* EXERCISE REQUIREMENTS *
a – In the listing, swap "SSL Certificate" for "TLS Certificate", starting at the line that has "### Production Environment" and ending after the line that has "### Security Checklist". Return only those lines, with nothing else altered.
b – Carry on the interview with Dr. Y.S. Alone from the point where it stops.

In Conversation with Dr. Y.S. Alone
Ques 1: The Delhi University has recently removed the works of the writers Sukirtharani and Bama, among many others, from the English syllabus. Their works, Kaimaru, En Udal, Karukku, and Sangati, focus on Dalit politics, oppression, and caste hierarchies. A move like this can be seen as the suppression of the Dalit voice by the state.
How can we understand this in the context of the history of invisibilisation of Dalit voices and representation in India?
The nature of invisibility has been part and parcel of Indian society and culture. The people who claim to be modern, secular, constitutional, or have constitutional morality and claim to be very legal, or even for that matter, claim to be part of great tradition, great Indian, or the great nationalistic kind of syndrome that is being propagated over a period of time, they are solely responsible for creating this invisibility and nurturing this invisibility. This is because the moment any schedule caste or schedule tribe or anybody describing the society, with its location and the cultural metrics and the kind of violence that person faces in the society, which is expressed through literary words or any other word, they’ve become a big challenge for people who claim that India is a great country. It becomes intellectually challenging to digest that kind of social reality where abject conditionality and how trauma is inflicted now and then, on all kinds of bodies, any gender bodies, and then one claims that they are a modern society.
So, modernity is a big ‘bakwaas’ (nonsense) in this nation. I want to use the term ‘bakwaas’ (nonsense). This kind of dogmatism is being practiced and how the culture of what I call ‘vidambana wadi sanskriti’ or the culture of defamation. The word defamation misses the intensity of the word ‘vidambana,’ which exists in Marathi, Gujarati, Hindi, and some other languages. So, this ‘vidambana wadi sanskriti’ is nurtured in the urban and rural areas. It is problematic in India to call somebody as educated or to call somebody as intellectual. There is a remarkable difference that Dr. Ambedkar makes between the intellectuals and the educated class. He believed that the intellectual class is open to ideas, willing to change. However, the educated are self-centered. They will only think about themselves.

(Entries taken from a collection)

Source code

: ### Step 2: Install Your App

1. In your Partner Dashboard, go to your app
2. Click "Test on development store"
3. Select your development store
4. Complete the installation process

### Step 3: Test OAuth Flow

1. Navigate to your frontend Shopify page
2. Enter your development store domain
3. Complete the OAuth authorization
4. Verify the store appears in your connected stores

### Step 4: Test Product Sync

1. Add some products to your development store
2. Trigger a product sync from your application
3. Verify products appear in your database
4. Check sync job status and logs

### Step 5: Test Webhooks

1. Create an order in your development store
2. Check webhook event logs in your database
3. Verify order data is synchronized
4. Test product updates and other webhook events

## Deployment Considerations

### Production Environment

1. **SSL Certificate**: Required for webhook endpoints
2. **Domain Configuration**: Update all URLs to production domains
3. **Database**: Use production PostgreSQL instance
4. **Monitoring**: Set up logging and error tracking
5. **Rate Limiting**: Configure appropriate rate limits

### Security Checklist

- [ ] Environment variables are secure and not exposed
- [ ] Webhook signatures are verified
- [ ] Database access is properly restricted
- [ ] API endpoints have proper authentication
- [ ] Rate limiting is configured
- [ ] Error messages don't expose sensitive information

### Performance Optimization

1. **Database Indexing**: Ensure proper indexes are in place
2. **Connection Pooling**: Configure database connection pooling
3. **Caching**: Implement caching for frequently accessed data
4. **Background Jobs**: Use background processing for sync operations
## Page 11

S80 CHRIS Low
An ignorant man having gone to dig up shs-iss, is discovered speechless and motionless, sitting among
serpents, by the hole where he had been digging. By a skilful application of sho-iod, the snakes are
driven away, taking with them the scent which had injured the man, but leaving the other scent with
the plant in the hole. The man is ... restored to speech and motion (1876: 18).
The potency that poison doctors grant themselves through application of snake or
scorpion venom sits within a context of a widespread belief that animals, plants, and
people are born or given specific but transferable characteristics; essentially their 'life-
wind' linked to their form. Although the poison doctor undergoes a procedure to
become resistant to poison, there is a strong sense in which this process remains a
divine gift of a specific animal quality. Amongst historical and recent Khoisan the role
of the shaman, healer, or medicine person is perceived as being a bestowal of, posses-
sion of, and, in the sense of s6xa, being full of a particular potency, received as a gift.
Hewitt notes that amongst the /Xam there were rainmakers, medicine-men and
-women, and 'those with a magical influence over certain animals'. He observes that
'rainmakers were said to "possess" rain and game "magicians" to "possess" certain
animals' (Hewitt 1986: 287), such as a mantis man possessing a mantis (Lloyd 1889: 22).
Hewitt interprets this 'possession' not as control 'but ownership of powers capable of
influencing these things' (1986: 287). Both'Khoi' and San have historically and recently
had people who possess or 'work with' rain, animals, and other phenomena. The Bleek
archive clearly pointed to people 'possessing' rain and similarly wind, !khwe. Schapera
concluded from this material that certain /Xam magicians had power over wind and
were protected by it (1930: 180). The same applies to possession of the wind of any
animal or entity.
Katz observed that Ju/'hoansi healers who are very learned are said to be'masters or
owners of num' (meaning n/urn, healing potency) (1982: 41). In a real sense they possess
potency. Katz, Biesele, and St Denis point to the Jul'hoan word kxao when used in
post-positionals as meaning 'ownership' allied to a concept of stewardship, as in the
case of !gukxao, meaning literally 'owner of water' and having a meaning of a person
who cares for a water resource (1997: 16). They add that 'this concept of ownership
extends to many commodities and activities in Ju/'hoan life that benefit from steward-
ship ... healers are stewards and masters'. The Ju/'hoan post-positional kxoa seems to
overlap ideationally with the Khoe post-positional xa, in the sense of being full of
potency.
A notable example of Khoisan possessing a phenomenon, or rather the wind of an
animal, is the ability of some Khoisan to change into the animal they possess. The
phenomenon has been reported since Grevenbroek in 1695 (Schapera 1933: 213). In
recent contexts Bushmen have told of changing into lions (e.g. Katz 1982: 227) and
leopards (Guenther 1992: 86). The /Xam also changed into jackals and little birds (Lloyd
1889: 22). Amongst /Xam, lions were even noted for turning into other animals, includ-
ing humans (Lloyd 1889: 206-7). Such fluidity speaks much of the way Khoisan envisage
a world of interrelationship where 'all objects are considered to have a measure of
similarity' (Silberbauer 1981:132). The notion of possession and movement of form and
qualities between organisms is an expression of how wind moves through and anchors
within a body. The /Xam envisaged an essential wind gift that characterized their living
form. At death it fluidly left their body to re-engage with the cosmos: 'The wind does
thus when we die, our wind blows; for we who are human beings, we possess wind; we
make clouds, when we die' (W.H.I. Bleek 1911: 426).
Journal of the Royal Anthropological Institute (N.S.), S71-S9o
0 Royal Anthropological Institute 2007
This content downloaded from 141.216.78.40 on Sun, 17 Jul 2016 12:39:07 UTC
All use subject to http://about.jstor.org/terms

* TASK RESULTS *
a –
### Production Environment

1. **TLS Certificate**: Required for webhook endpoints
2. **Domain Configuration**: Update all URLs to production domains
3. **Database**: Use production PostgreSQL instance
4. **Monitoring**: Set up logging and error tracking
5. **Rate Limiting**: Configure appropriate rate limits

### Security Checklist

b –
This differentiation which Dr. Amedkar makes long ago still very much exists in Indian society. Therefore, this claim of being intellectual is so problematic, and it becomes so easy for people to bypass completely or completely burn away or remove this kind of chapter from the syllabi. The is reason is that education is very important. What is one taught from childhood? They are taught about mythology, about the great Gandhi, and all kinds of nonsense. However, one is not taught the contradictions of Gandhi; one is not taught about the people who are considered great nationalists whose names are used to name the streets or who the districts are named after. One is constantly inscribing these personas, and if one sees the history of this persona, one will notice that they are the one who opposed the Hindu code when Dr. Ambedkar had introduced it. These are the anti-women personas projected and inscribed all the time in the Indian political sphere, the social sphere, the intellectuals, and the so-called academic sphere.
However, the academic sphere never attempted to see the other side of this person as they had been responsible for nurturing this kind of culture of anti-women personas. One needs to see how the anti-women, anti-caste personas are constantly being looked down on in academia. Therefore, it is so easy for those who sit in that committee to formulate a majority or come to a so-called consensus; who say, “Yes, it is our opinion, and now we are removing it.” Democracy has been reduced to dictatorial terms; Dr. Ambedkar had said long ago that the majority in India is a communal majority. It is not a rightist majority.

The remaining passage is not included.